こういう演出がある意味不親切なのは確かで、実はそんなに広くはないと思えるスザンヌのフラットにカメラがいる時間はかなり長いのだが、だいたいいつも一方向からのフィックスで撮られるそのフラットのおおよその間取りがわかるのは、ほとんど映画も終わる間際なのだ。カメラをたった一度だけ切り返してくれれば、それだけで部屋の大きさやだいたいの家具の位置がつかめて見ているこちらも落ち着けるのにそれをしない。スザンヌはロフトを自分の仕事部屋として使用しているのだが、その対面にもう一つ対称となったロフト・スペースがあり、そこはシモンの部屋として使われているなんてことがわかるのは、映画が終わる1分前である。
そういう演出スタイルや、ガラスを通過したり鏡に反射したりしてはっきりとしなかったりいくらか歪んでいたりする人物像、声だけで映らない人物等、シャオシェンはどうやったら登場人物を映すことなく映画を撮れるかを実験しているようにさえ見える。さらにほとんど大きな事件が起きるわけではないストーリー展開、というのもはばかれるストーリーは、単に人生のどこにでもある一瞬を切りとってきただけという風にも見える。これをミニマリズムと呼んでいいものか。一方、人物をできるだけ映さないように映さないようにしているように感じるのと裏腹に、スザンヌの部屋の中はかなり散らかり放題で、ミニマリズムどころかものが溢れているという印象を受ける。シモンが遊ぶプレイステーションなんて、文明の余剰たるものの代表であって、ミニマリズムの対極にあるものという気もする。

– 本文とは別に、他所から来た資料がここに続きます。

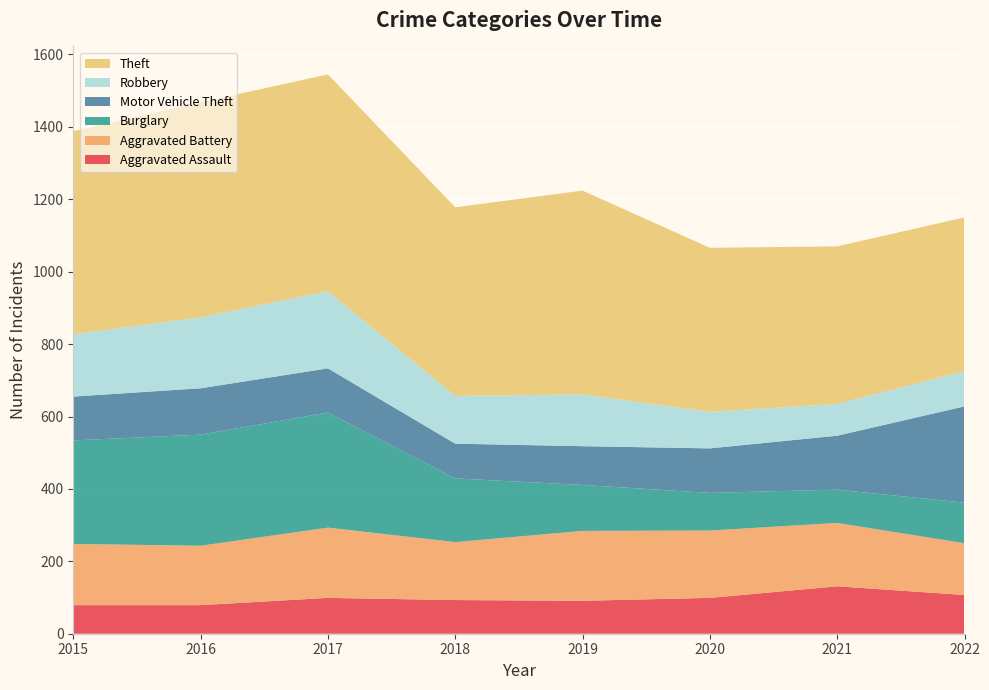

Reading left to right, list all the values displayed in this chart.

Aggravated Assault: 2015=79	2016=79	2017=99	2018=93	2019=91	2020=99	2021=131	2022=107
Aggravated Battery: 2015=169	2016=164	2017=194	2018=160	2019=193	2020=186	2021=175	2022=143
Burglary: 2015=286	2016=307	2017=318	2018=176	2019=127	2020=104	2021=92	2022=112
Motor Vehicle Theft: 2015=121	2016=128	2017=122	2018=96	2019=107	2020=123	2021=149	2022=266
Robbery: 2015=172	2016=196	2017=213	2018=132	2019=143	2020=101	2021=88	2022=97
Theft: 2015=561	2016=594	2017=599	2018=521	2019=563	2020=453	2021=435	2022=425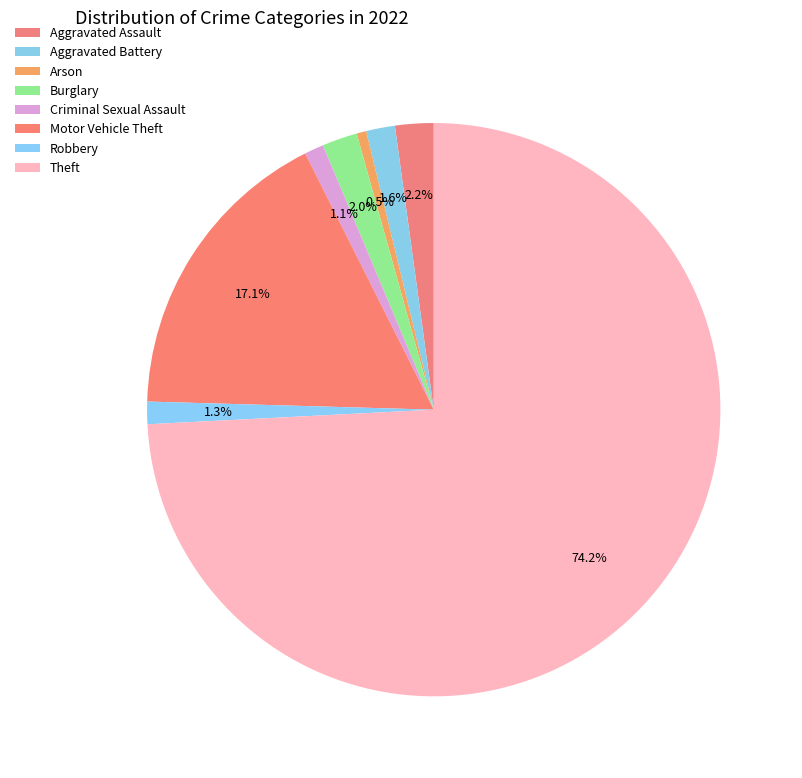

Rank the categories by value from lowest to highest.

Arson, Criminal Sexual Assault, Robbery, Aggravated Battery, Burglary, Aggravated Assault, Motor Vehicle Theft, Theft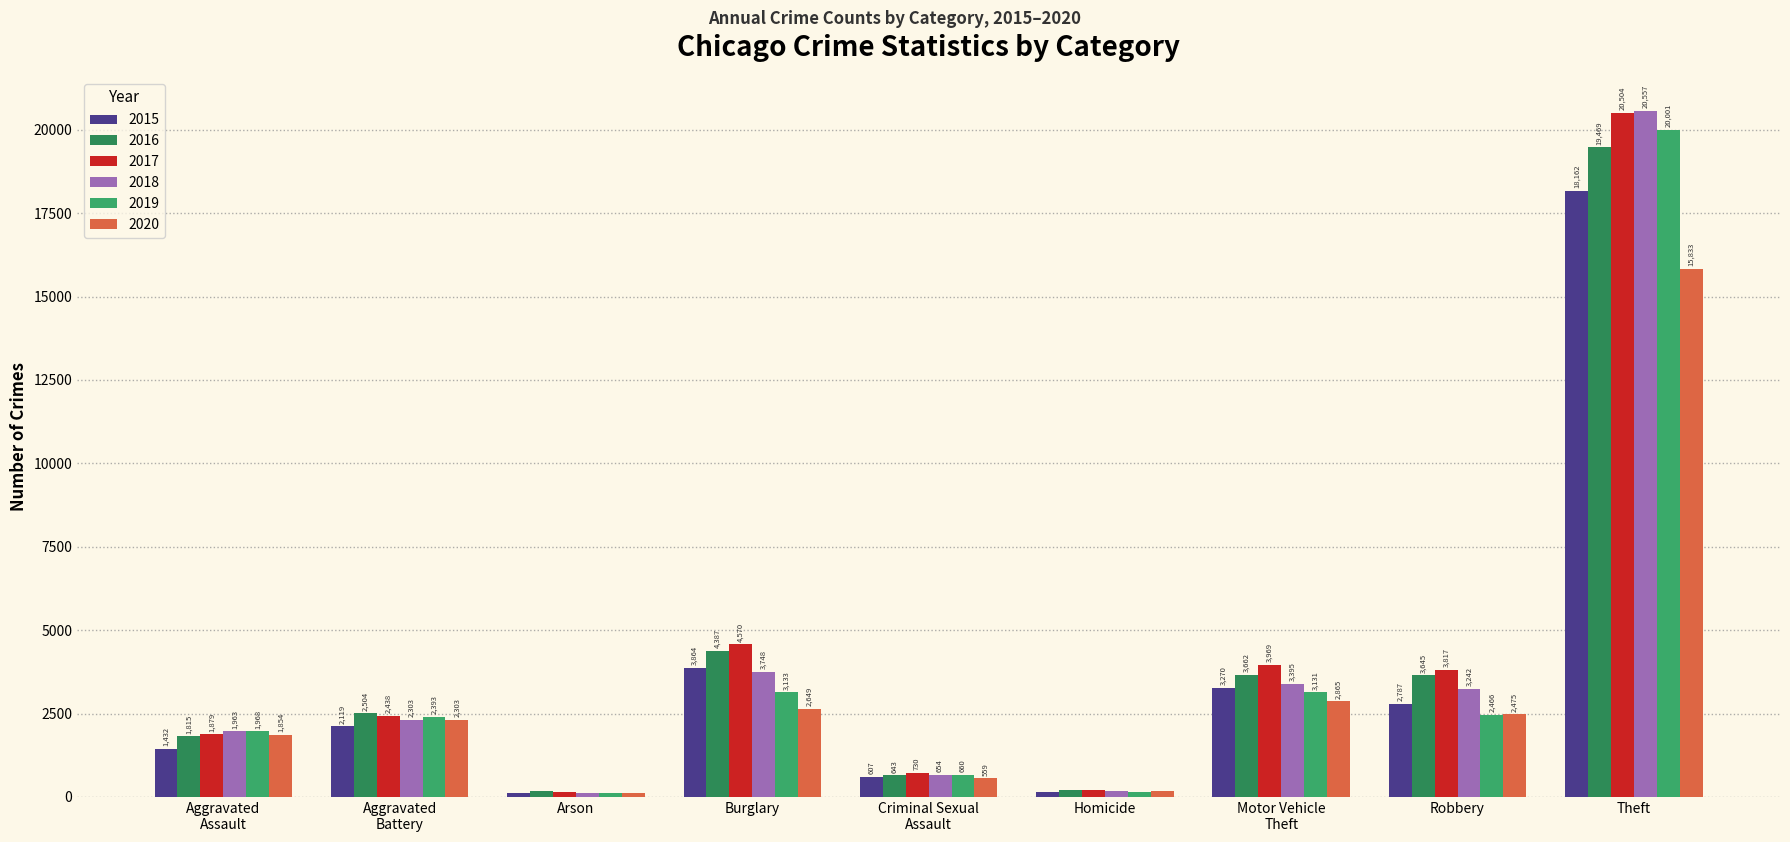

What is the average value of the 2015 series?

3612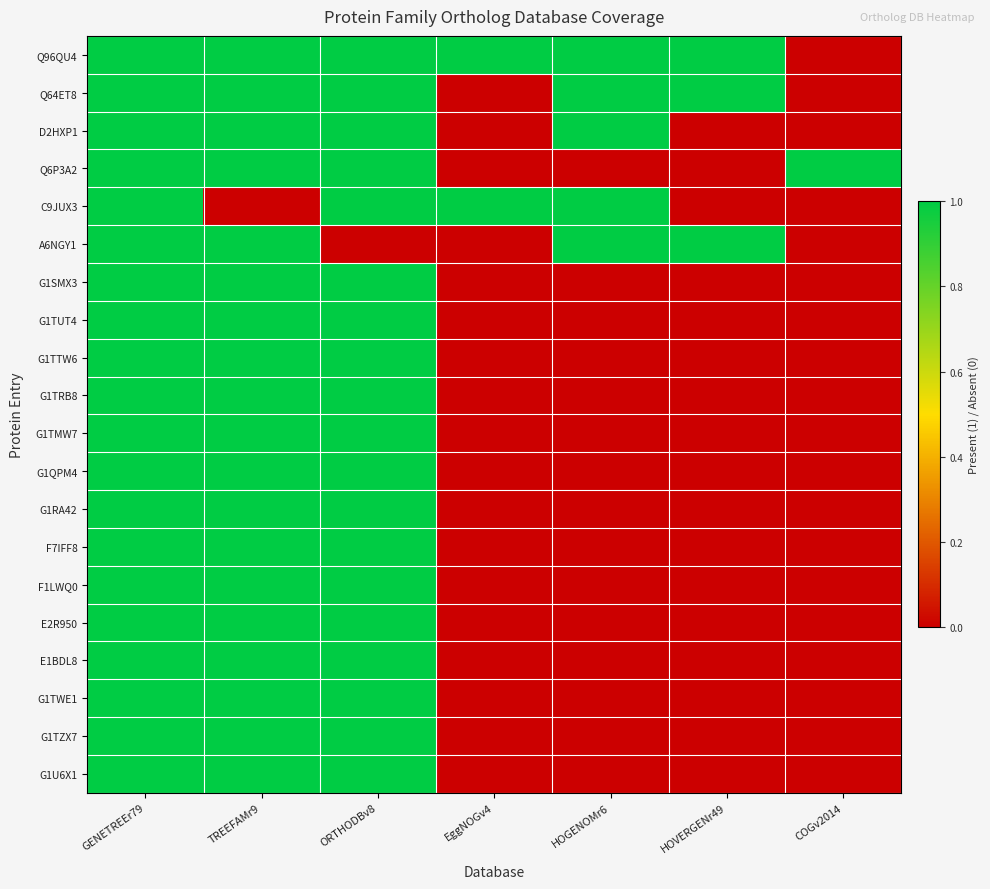

How many categories are shown in the chart?

7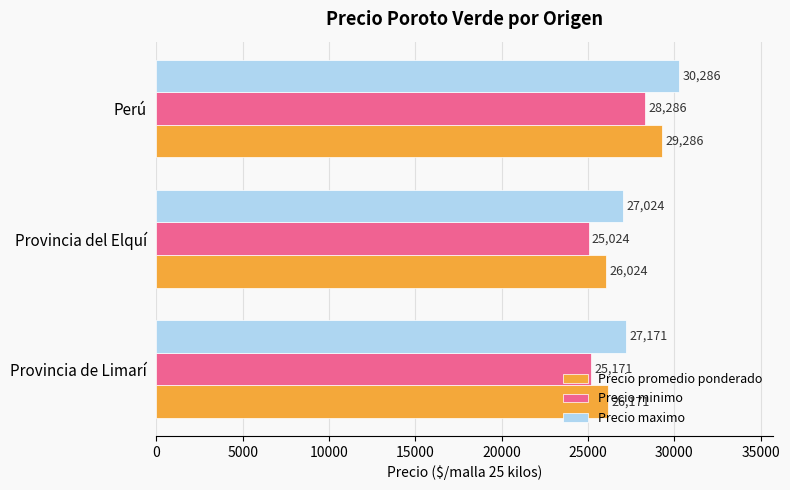

Is the value of Precio minimo at Provincia del Elquí greater than the value of Precio promedio ponderado at Provincia del Elquí?

No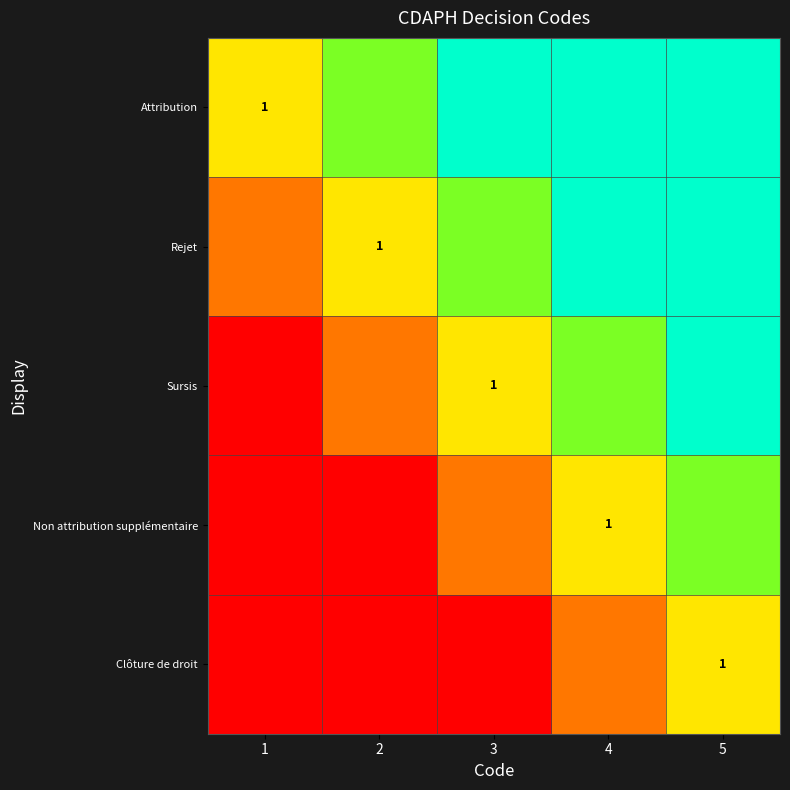

Is the value of Non attribution supplémentaire at 2 greater than the value of Sursis at 5?

No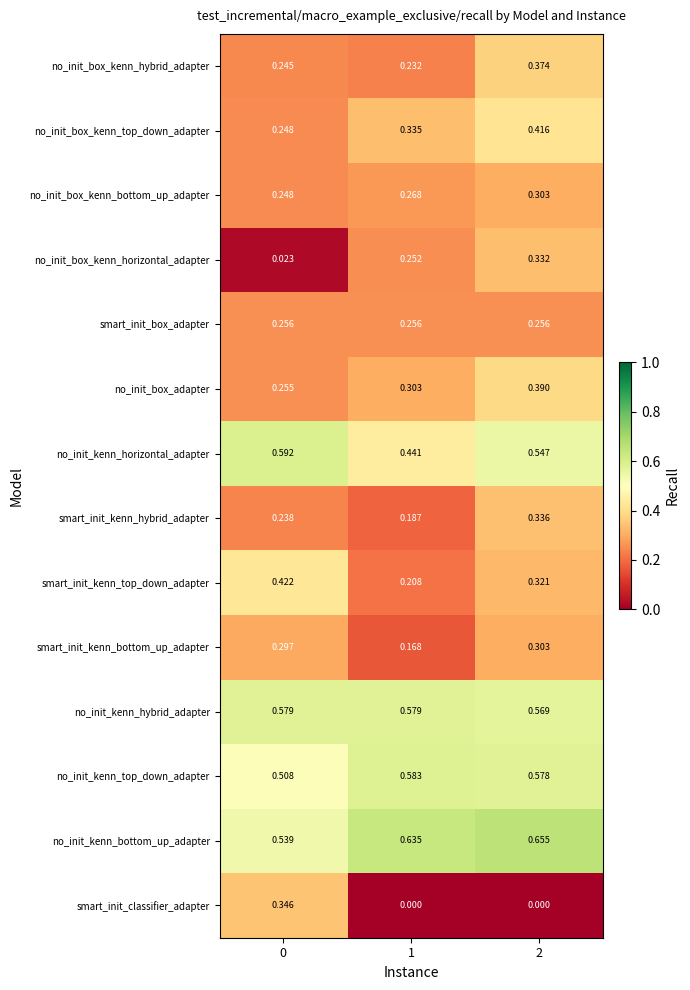

Between 1 and 2, which series saw the biggest shift?

smart_init_kenn_hybrid_adapter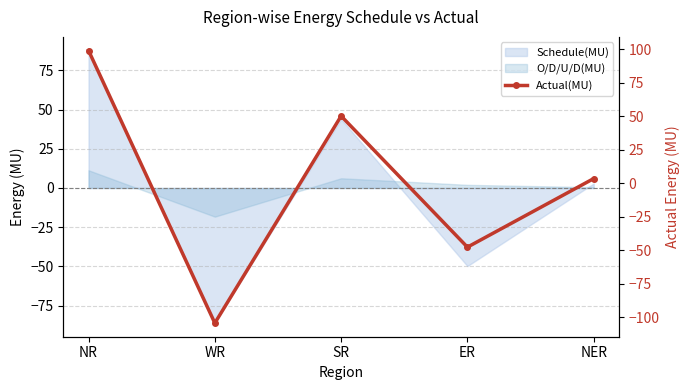

Is it true that the value at SR is 50.1?

True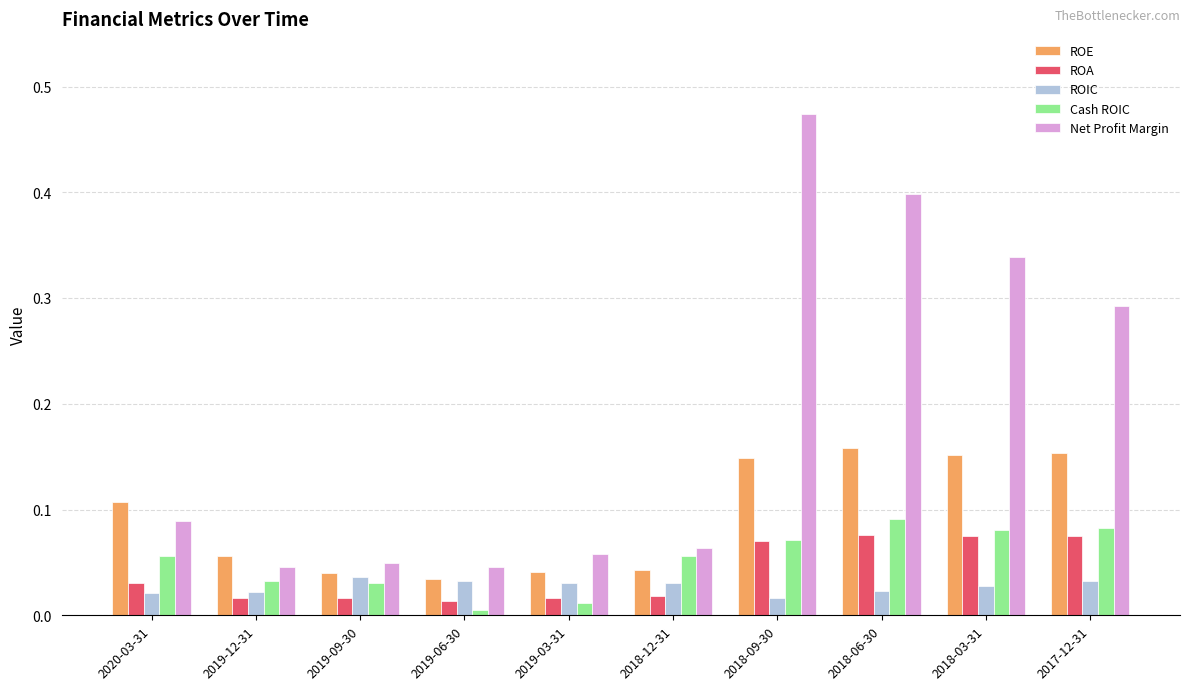

At which category does the chart reach its peak across all series?

2018-09-30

私は小説ではほとんど事件らしい事件の起こらない私小説なんか退屈で読んでらんないと思っているのだが、映画だと面白く感じられるのは、単に視覚も使用する媒体の違いというよりも、やはりシャオシェンの腕によるものだという気がする。何を撮って、何を撮らないかという取捨選択の目なのだ。実力がない演出家がこういう作品を撮ると、本気で死にそうなくらい退屈な作品になるだけだろう。
と私なんかは思いながら見ていたわけだが、人によってはやはり退屈と思うのを禁じ得なかったようで、私が見た劇場でも、それなりに誉められていた評かなんかを読んで来たのだろう、それなりに客は入っていたが、そのうちに前からも後ろからもいびきが聞こえ出した。さらには上映が終わった後、隣りで見ていた女房までが、ぽつりと寝ちゃった、とつぶやいた。
おまえ、確か「百年恋歌 (Three Times)」でも寝たよな。あん時は3部作で、しかも白黒映像で特に動きのない第2話は確かに仕事帰りには眠気を誘ったかもしれないが、充分睡眠をとった翌日のシャオシェンでお前まで寝るか。シャオシェン作品がどんどん夾雑物を排除する方向にシフトしていることは認めるし、そのことが一般的なドラマを生み出しているわけではないことも認めるが、しかも一度ならず二度までも。もうお前はシャオシェン作品には連れて来ない、と私が癇癪起こしたのは言うまでもない。